¿Existe alguna relación entre la contaminación ambiental y el crimen violento de las ciudades? El investigador Roger Masters supone que sí. Próximamente aparecerá en las librerías una obra de toxicología ambiental que contiene un polémico capítulo: Environmental Pollution, Neurotoxicity and Criminal Violence. En él, Masters, profesor del Dartmouth College, del estado de New Hempshire, presenta los resultados de un estudio en el que correlaciona contaminación y crimen, y lanza una arriesgada hipótesis: hay una asociación entre los índices de contaminación ambiental y los índices de criminalidad.
En su afán por entender por qué en Estados Unidos hay poblaciones con 100 crímenes violentos por cada 100 mil habitantes y otras de similar tamaño con más de 3 mil, Masters agotó todas las posibles correlaciones socioeconómicas y demográficas -pobreza, densidad poblacional, raza, desempleo, drogadicción, alcoholismo, expulsiones escolares, migración y otras- sin resultado alguno. Coligió que esa información no era suficiente para explicar la estadística criminal de homicidios, violaciones y atracos con violencia.
Al indagar sobre otras posibles causas encontró, como elemento distintivo entre los lugares con menor y mayor criminalidad, la poca o mucha contaminación ambiental. También halló vasta información científica sobre algunos tipos de contaminantes que alteran la fisiología humana y afectan algunos mecanismos de control nervioso, con lo que la conducta de los individuos se puede ver modificada.
En especial, se dedicó a estudiar el plomo y el manganeso, metales tóxicos que abundan como residuos de procesos industriales y que afectan las funciones nerviosas. Grosso modo, los altos niveles de plomo dañan las células gliales, encargadas de asear el cerebro de sustancias indeseables, y los altos niveles de manganeso reducen la habilidad del cerebro para emplear la serotonina y la dopamina, neurotransmisores asociados a los impulsos conductuales.
Según Masters, cuando el cuerpo humano absorbe estos dos contaminantes, producidos por fundidoras, plantas químicas, gasolinas con plomo, sistemas de agua entubada y otras fuentes, hay una sinergia y la habilidad del cerebro para bloquear las respuestas violentas se inhibe.
Sus primeras aproximaciones las realizó en prisioneros, y encontró que los criminales violentos tenían más plomo y manganeso en el cuerpo que los criminales no violentos. Otros estudios han revelado que niños problema en edad escolar tienen mayor cantidad de plomo que los niños no-problema.

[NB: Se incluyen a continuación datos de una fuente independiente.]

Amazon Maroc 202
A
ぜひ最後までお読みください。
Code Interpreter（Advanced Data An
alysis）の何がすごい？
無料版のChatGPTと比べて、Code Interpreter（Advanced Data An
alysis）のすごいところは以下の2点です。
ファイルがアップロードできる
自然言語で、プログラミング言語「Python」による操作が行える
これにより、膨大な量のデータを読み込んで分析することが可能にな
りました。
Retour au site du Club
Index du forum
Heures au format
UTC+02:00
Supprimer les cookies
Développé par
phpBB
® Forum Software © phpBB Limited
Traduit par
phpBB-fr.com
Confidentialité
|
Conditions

Para probar lo que él llama la ``hipótesis de la neurotoxicidad del crimen violento'', analizó el inventario de emisiones tóxicas (TRI) de los condados estadunidenses que la Agencia de Control Ambiental (EPA, por sus siglas en inglés) tiene registrados, y comparó los niveles de emisión de plomo y manganeso con las tasas de criminalidad reportadas en las estadísticas del crimen que lleva la Oficina Federal de Investigación (FBI). Su conclusión fue que los condados contaminados con altas cantidades de esos metales tóxicos tienen tasas de criminalidad 300 por ciento encima de la tasa nacional. Finalmente, Masters asegura que los índices de contaminación son tan buenos predictores de la criminalidad como la pobreza.

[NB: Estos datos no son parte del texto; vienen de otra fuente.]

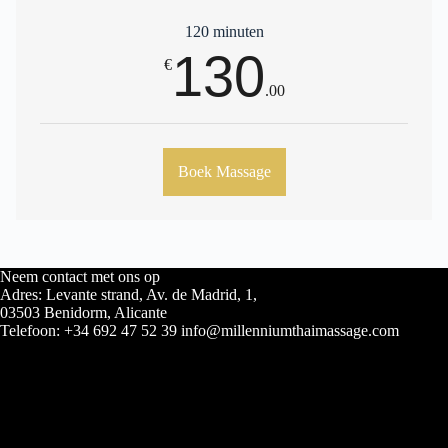
120 minuten
130
€
.00
Boek Massage
Neem contact met ons op
Adres: Levante strand, Av. de Madrid, 1,
03503 Benidorm, Alicante
Telefoon: +34 692 47 52 39 info@millenniumthaimassage.com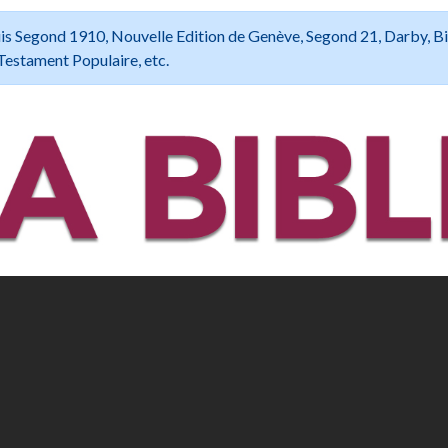
 Louis Segond 1910, Nouvelle Edition de Genève, Segond 21, Darby, B
Testament Populaire, etc.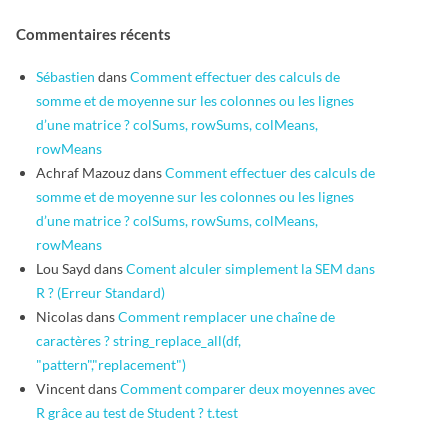
Commentaires récents
Sébastien
dans
Comment effectuer des calculs de
somme et de moyenne sur les colonnes ou les lignes
d’une matrice ? colSums, rowSums, colMeans,
rowMeans
Achraf Mazouz
dans
Comment effectuer des calculs de
somme et de moyenne sur les colonnes ou les lignes
d’une matrice ? colSums, rowSums, colMeans,
rowMeans
Lou Sayd
dans
Coment alculer simplement la SEM dans
R ? (Erreur Standard)
Nicolas
dans
Comment remplacer une chaîne de
caractères ? string_replace_all(df,
"pattern","replacement")
Vincent
dans
Comment comparer deux moyennes avec
R grâce au test de Student ? t.test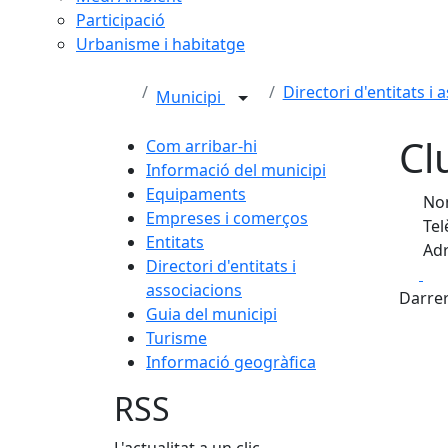
Participació
Urbanisme i habitatge
Directori d'entitats i 
Municipi
Cl
Com arribar-hi
Informació del municipi
Equipaments
Nom
Empreses i comerços
Tel
Entitats
Adr
Directori d'entitats i
Fa
associacions
Darrer
Guia del municipi
Turisme
Informació geogràfica
RSS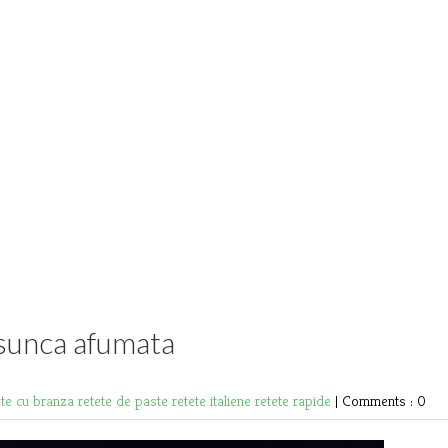
 sunca afumata
ete cu branza
retete de paste
retete italiene
retete rapide
|
Comments : 0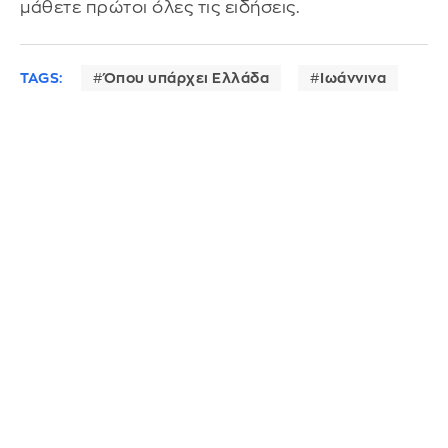
μάθετε πρώτοι όλες τις ειδήσεις.
TAGS:
Όπου υπάρχει Ελλάδα
Ιωάννινα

Si bien se ha demostrado de qué manera ciertos metales tóxicos y sustancias peligrosas afectan al organismo, definir en qué grado la contaminación incrementa las tasas de criminalidad todavía representa un largo camino por recorrer.
Aún más: la fortaleza de los contaminadores está en que, si bien pueden ser objeto de vigilancia y control respecto a lo que arrojan al ambiente, es sumamente difícil, costoso y legalmente utópico vincular sus contaminaciones con algún efecto sobre la salud pública, máxime si se trata de la conducta humana.